> EXERCISE AIM: Retype all the records below exactly as they are, with no image carried over.

> SOURCE MATERIAL:
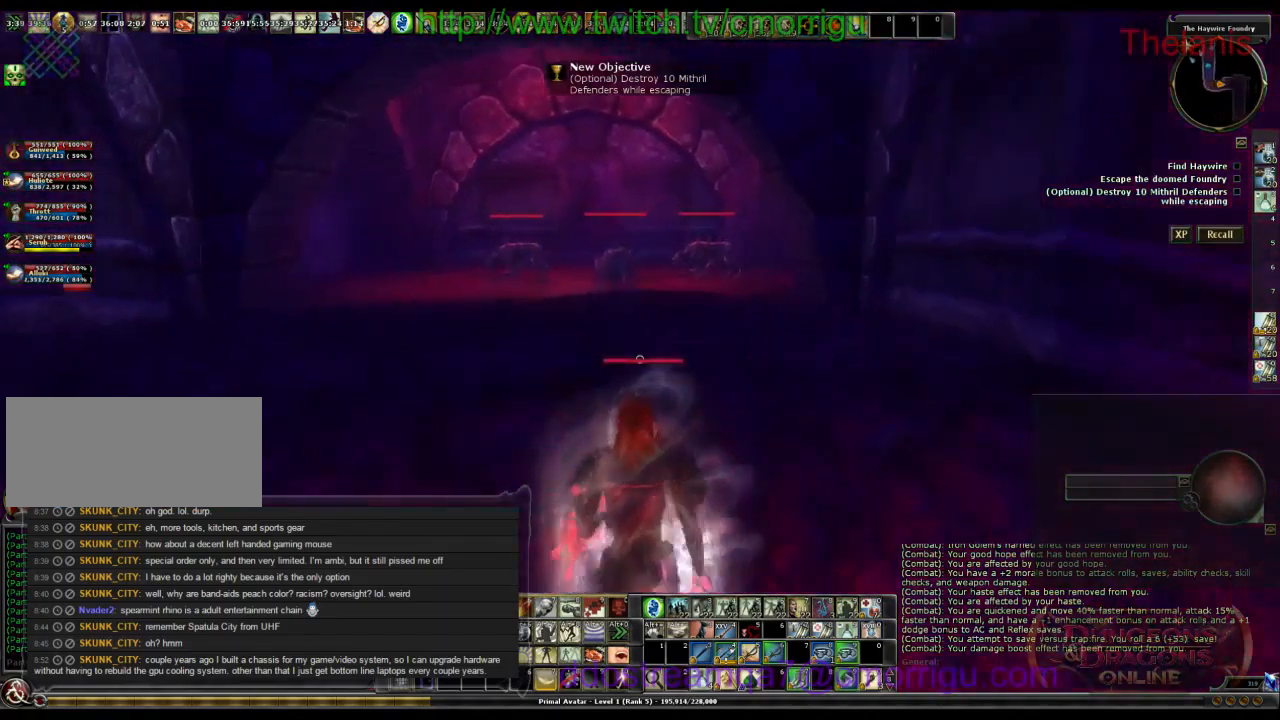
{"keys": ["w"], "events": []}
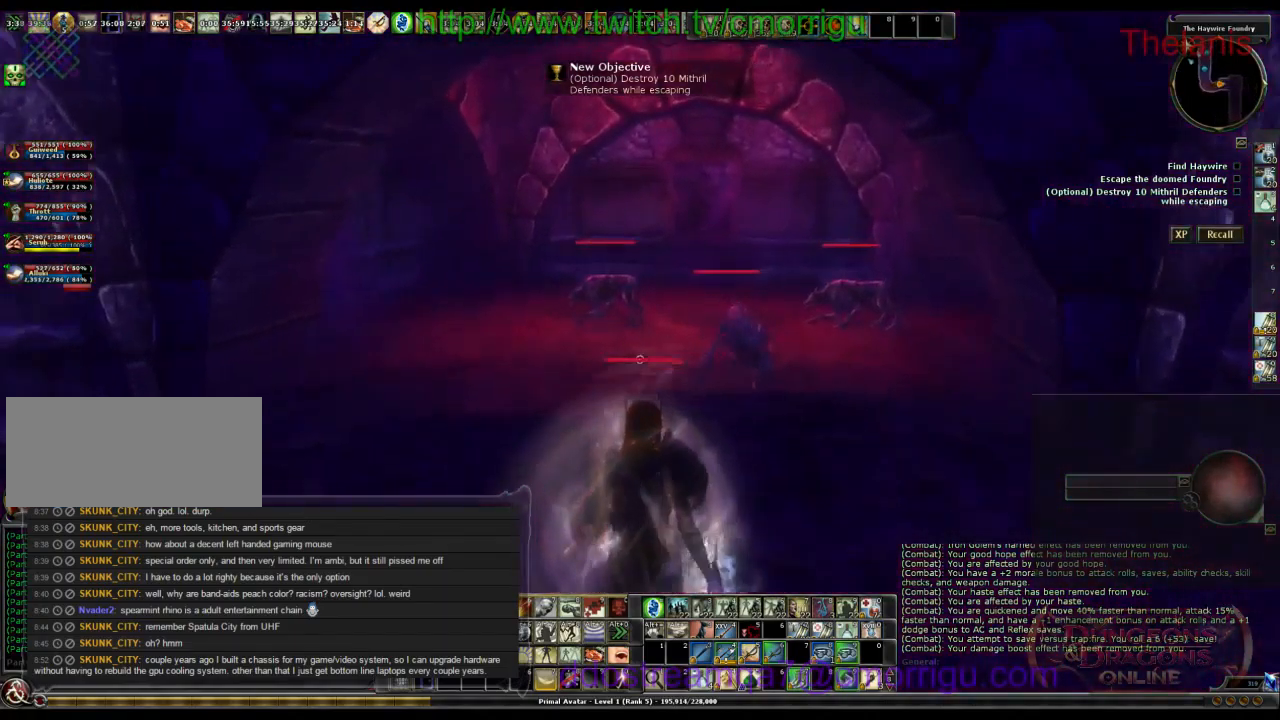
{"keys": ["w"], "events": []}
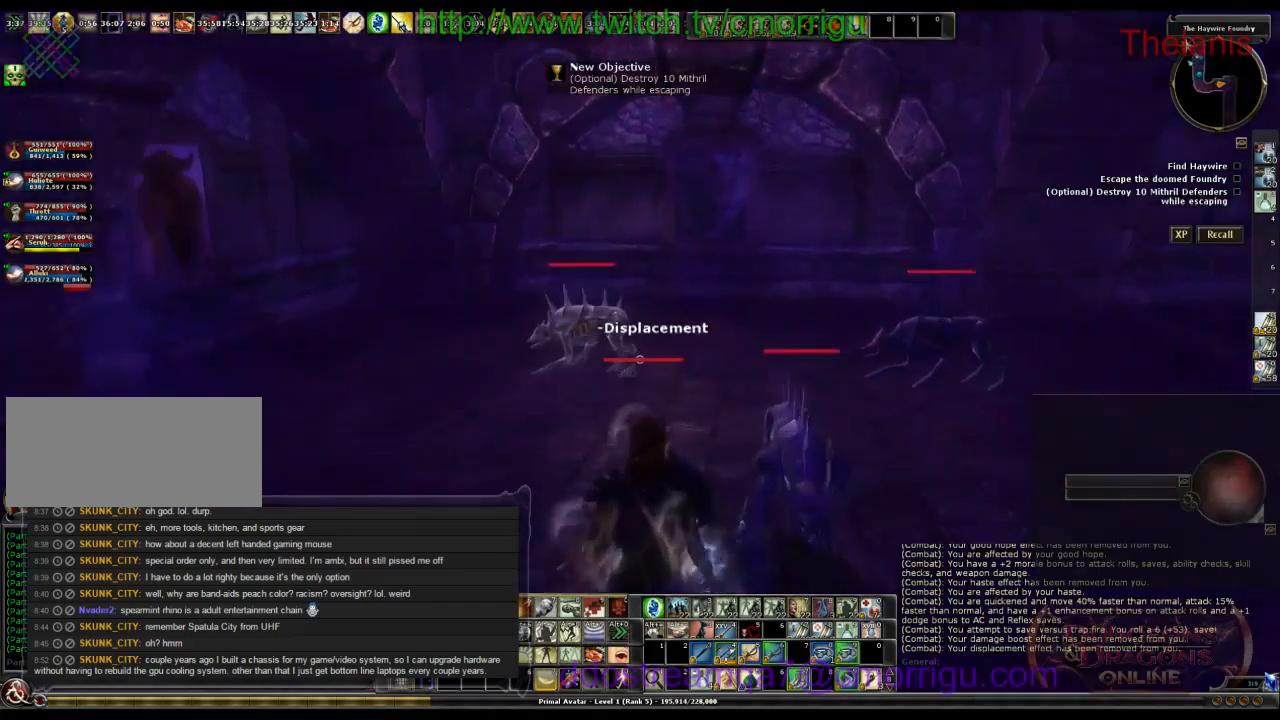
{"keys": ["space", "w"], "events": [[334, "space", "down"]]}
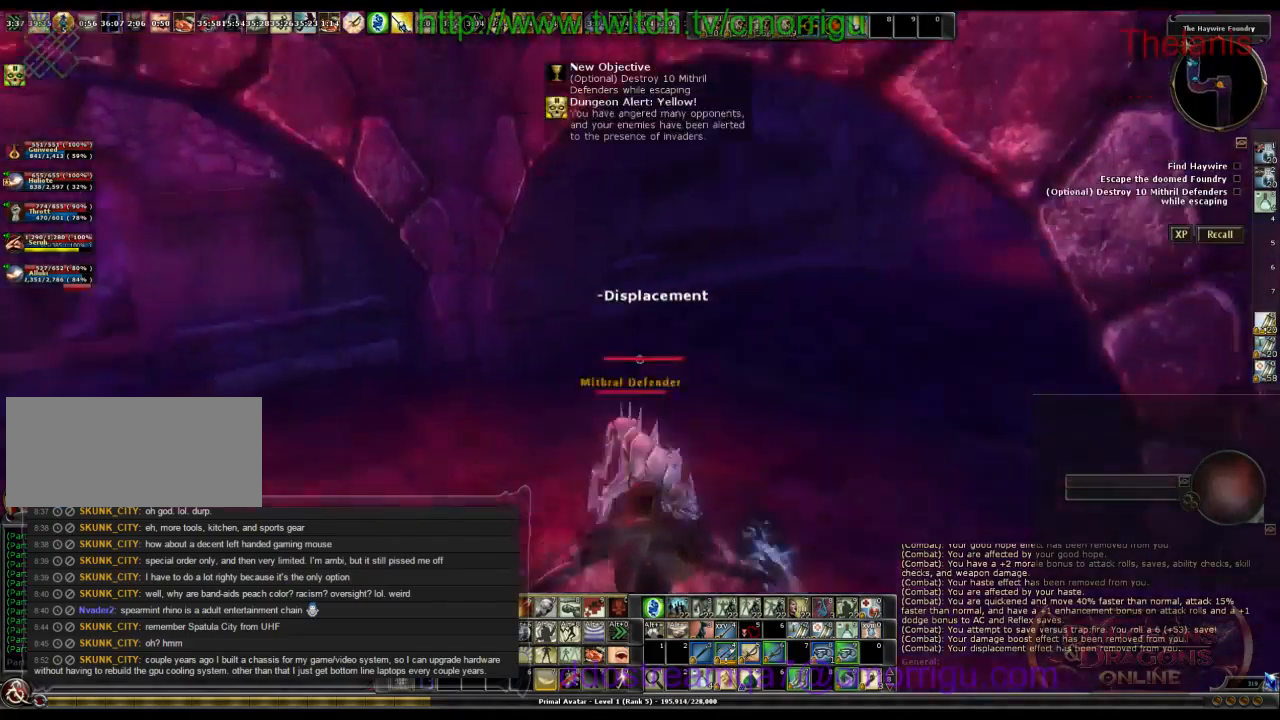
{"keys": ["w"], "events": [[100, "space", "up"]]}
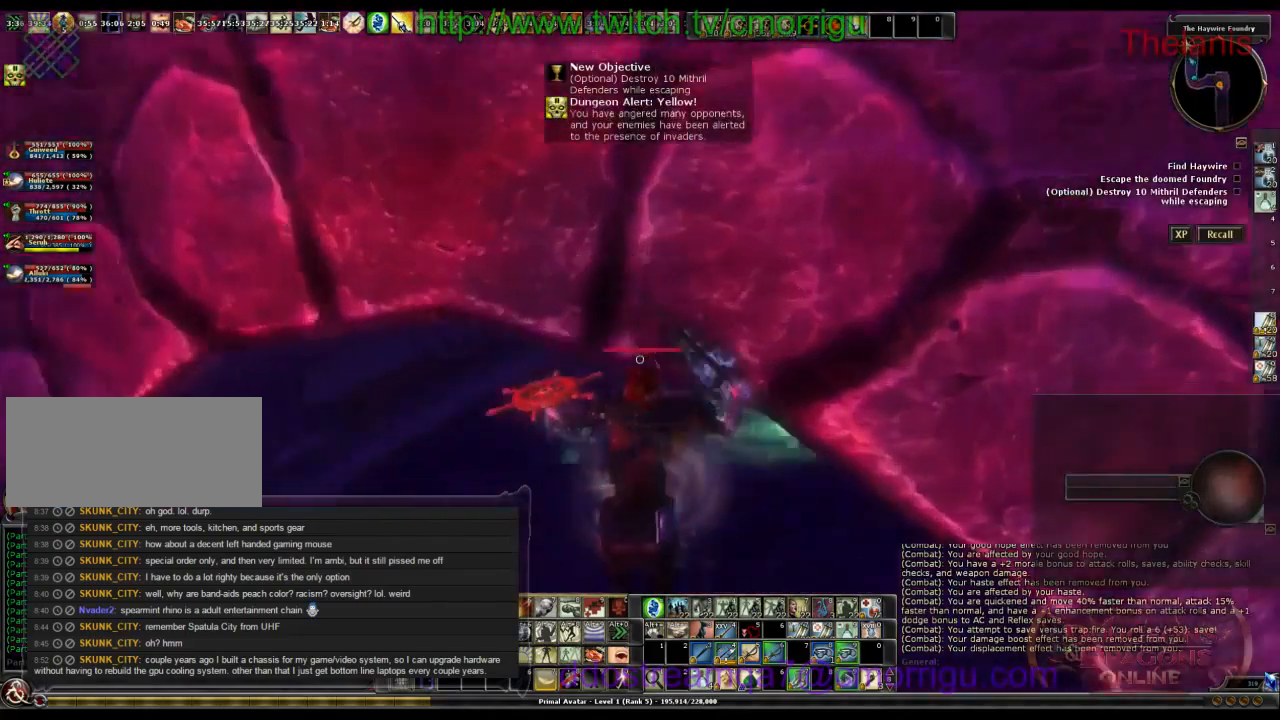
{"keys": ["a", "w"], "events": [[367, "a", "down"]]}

> YOUR RESPONSE:
{"keys": ["w"], "events": []}
{"keys": ["w"], "events": []}
{"keys": ["space", "w"], "events": [[334, "space", "down"]]}
{"keys": ["w"], "events": [[100, "space", "up"]]}
{"keys": ["a", "w"], "events": [[367, "a", "down"]]}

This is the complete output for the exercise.